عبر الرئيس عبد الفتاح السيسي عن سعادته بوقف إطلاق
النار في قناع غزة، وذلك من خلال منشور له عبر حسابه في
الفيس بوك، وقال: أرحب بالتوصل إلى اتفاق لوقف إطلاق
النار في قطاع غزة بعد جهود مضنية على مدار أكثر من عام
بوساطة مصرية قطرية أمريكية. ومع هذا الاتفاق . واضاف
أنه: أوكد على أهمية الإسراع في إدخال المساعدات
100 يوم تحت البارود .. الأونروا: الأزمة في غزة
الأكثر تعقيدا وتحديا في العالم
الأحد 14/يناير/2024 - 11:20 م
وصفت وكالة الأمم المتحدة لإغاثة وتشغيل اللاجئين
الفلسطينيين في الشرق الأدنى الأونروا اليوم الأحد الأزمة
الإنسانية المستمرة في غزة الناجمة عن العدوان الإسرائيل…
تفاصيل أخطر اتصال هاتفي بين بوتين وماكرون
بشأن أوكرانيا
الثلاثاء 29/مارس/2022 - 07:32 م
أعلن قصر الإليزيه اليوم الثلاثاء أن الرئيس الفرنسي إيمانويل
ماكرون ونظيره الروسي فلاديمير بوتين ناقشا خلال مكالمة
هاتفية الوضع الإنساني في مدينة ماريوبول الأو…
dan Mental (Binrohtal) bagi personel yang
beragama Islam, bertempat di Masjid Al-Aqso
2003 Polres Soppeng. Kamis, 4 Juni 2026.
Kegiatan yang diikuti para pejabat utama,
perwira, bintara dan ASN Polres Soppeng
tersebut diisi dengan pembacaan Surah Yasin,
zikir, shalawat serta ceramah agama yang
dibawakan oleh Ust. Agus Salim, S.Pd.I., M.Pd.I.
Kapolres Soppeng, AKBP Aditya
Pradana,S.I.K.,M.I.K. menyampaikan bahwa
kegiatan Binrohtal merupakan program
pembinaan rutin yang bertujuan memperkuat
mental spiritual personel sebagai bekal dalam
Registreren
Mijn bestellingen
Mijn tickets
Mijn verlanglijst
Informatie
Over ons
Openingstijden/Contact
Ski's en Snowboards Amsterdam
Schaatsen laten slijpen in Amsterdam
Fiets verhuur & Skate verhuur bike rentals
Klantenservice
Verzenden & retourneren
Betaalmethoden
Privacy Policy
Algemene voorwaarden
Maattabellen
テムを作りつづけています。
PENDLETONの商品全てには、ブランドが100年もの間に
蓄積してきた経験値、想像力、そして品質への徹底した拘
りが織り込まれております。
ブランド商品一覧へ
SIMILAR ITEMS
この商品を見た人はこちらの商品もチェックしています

**Task prompt**
Beginning with the line that contains "Algemene voorwaarden", restate word for word each line through the last one in the data, and write nothing more.

**Output for this exercise**
Algemene voorwaarden
Maattabellen
テムを作りつづけています。
PENDLETONの商品全てには、ブランドが100年もの間に
蓄積してきた経験値、想像力、そして品質への徹底した拘
りが織り込まれております。
ブランド商品一覧へ
SIMILAR ITEMS
この商品を見た人はこちらの商品もチェックしています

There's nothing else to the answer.